(Entries from a dataset)
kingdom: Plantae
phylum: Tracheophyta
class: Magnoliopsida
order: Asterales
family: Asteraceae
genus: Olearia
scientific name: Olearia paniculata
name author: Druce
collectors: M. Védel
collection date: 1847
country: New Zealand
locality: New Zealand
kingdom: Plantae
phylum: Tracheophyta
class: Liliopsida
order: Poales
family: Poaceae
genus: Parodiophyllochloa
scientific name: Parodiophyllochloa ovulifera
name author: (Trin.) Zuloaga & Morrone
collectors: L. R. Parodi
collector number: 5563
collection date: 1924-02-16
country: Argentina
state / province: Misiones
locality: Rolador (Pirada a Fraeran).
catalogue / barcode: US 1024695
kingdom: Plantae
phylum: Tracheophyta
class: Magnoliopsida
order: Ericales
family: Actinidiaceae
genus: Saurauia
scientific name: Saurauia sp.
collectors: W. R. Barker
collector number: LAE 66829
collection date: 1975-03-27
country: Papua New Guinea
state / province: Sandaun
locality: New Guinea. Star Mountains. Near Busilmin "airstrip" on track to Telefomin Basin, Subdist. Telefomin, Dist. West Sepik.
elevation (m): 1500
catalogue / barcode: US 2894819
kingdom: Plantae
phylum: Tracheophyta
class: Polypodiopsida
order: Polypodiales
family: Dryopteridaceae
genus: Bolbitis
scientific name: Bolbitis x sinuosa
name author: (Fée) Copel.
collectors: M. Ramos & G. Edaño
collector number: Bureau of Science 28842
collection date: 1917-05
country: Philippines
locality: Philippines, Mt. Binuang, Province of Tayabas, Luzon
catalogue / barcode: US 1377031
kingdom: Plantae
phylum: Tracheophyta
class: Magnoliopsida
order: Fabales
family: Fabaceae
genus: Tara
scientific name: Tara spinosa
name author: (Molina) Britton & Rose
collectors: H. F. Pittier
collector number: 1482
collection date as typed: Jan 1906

What needs to be done = Write out all of the lines above as a JSON list of strings, one string per line, with blank lines omitted.

Exercise solution =
[
  "kingdom: Plantae",
  "phylum: Tracheophyta",
  "class: Magnoliopsida",
  "order: Asterales",
  "family: Asteraceae",
  "genus: Olearia",
  "scientific name: Olearia paniculata",
  "name author: Druce",
  "collectors: M. Védel",
  "collection date: 1847",
  "country: New Zealand",
  "locality: New Zealand",
  "kingdom: Plantae",
  "phylum: Tracheophyta",
  "class: Liliopsida",
  "order: Poales",
  "family: Poaceae",
  "genus: Parodiophyllochloa",
  "scientific name: Parodiophyllochloa ovulifera",
  "name author: (Trin.) Zuloaga & Morrone",
  "collectors: L. R. Parodi",
  "collector number: 5563",
  "collection date: 1924-02-16",
  "country: Argentina",
  "state / province: Misiones",
  "locality: Rolador (Pirada a Fraeran).",
  "catalogue / barcode: US 1024695",
  "kingdom: Plantae",
  "phylum: Tracheophyta",
  "class: Magnoliopsida",
  "order: Ericales",
  "family: Actinidiaceae",
  "genus: Saurauia",
  "scientific name: Saurauia sp.",
  "collectors: W. R. Barker",
  "collector number: LAE 66829",
  "collection date: 1975-03-27",
  "country: Papua New Guinea",
  "state / province: Sandaun",
  "locality: New Guinea. Star Mountains. Near Busilmin \"airstrip\" on track to Telefomin Basin, Subdist. Telefomin, Dist. West Sepik.",
  "elevation (m): 1500",
  "catalogue / barcode: US 2894819",
  "kingdom: Plantae",
  "phylum: Tracheophyta",
  "class: Polypodiopsida",
  "order: Polypodiales",
  "family: Dryopteridaceae",
  "genus: Bolbitis",
  "scientific name: Bolbitis x sinuosa",
  "name author: (Fée) Copel.",
  "collectors: M. Ramos & G. Edaño",
  "collector number: Bureau of Science 28842",
  "collection date: 1917-05",
  "country: Philippines",
  "locality: Philippines, Mt. Binuang, Province of Tayabas, Luzon",
  "catalogue / barcode: US 1377031",
  "kingdom: Plantae",
  "phylum: Tracheophyta",
  "class: Magnoliopsida",
  "order: Fabales",
  "family: Fabaceae",
  "genus: Tara",
  "scientific name: Tara spinosa",
  "name author: (Molina) Britton & Rose",
  "collectors: H. F. Pittier",
  "collector number: 1482",
  "collection date as typed: Jan 1906"
]